Stored data:
--------------------------------
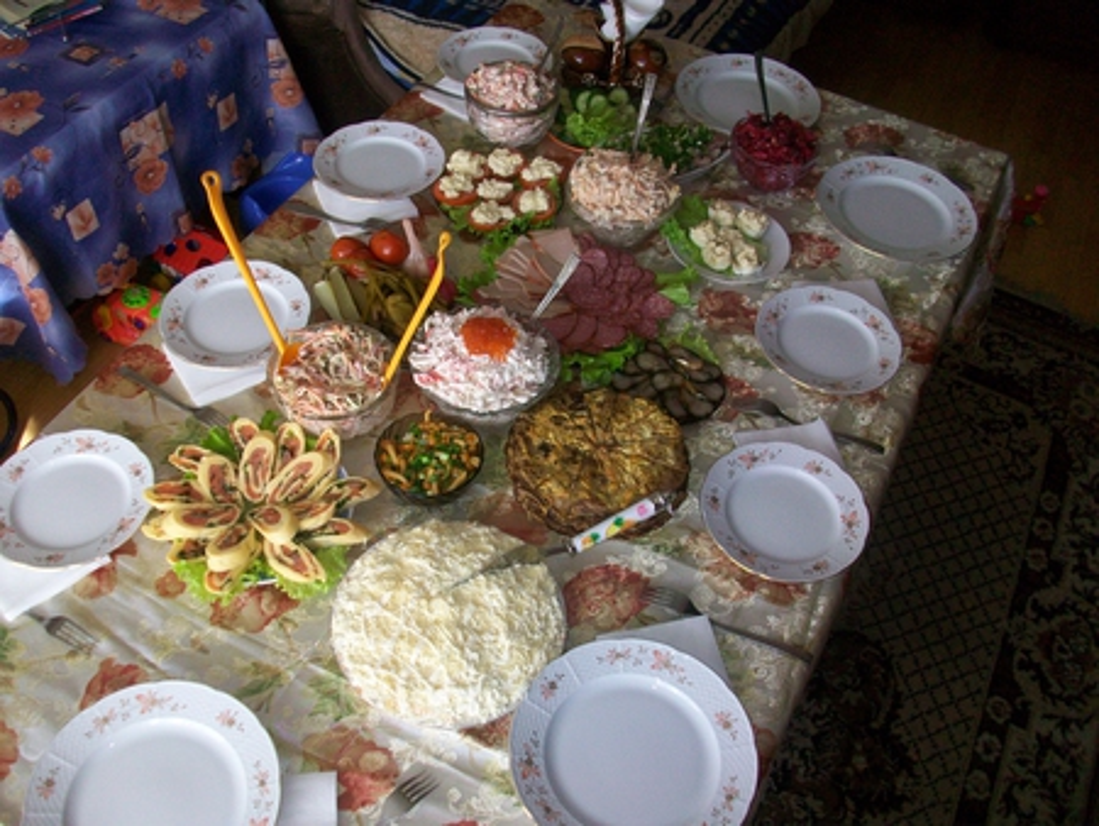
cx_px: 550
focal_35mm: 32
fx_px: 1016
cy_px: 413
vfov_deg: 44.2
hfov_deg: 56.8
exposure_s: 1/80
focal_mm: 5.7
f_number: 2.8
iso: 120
--------------------------------
*The task*
Exact duplicates of all the entries are required, and no image may appear in them.

*Reply to the exercise*
cx_px: 550
focal_35mm: 32
fx_px: 1016
cy_px: 413
vfov_deg: 44.2
hfov_deg: 56.8
exposure_s: 1/80
focal_mm: 5.7
f_number: 2.8
iso: 120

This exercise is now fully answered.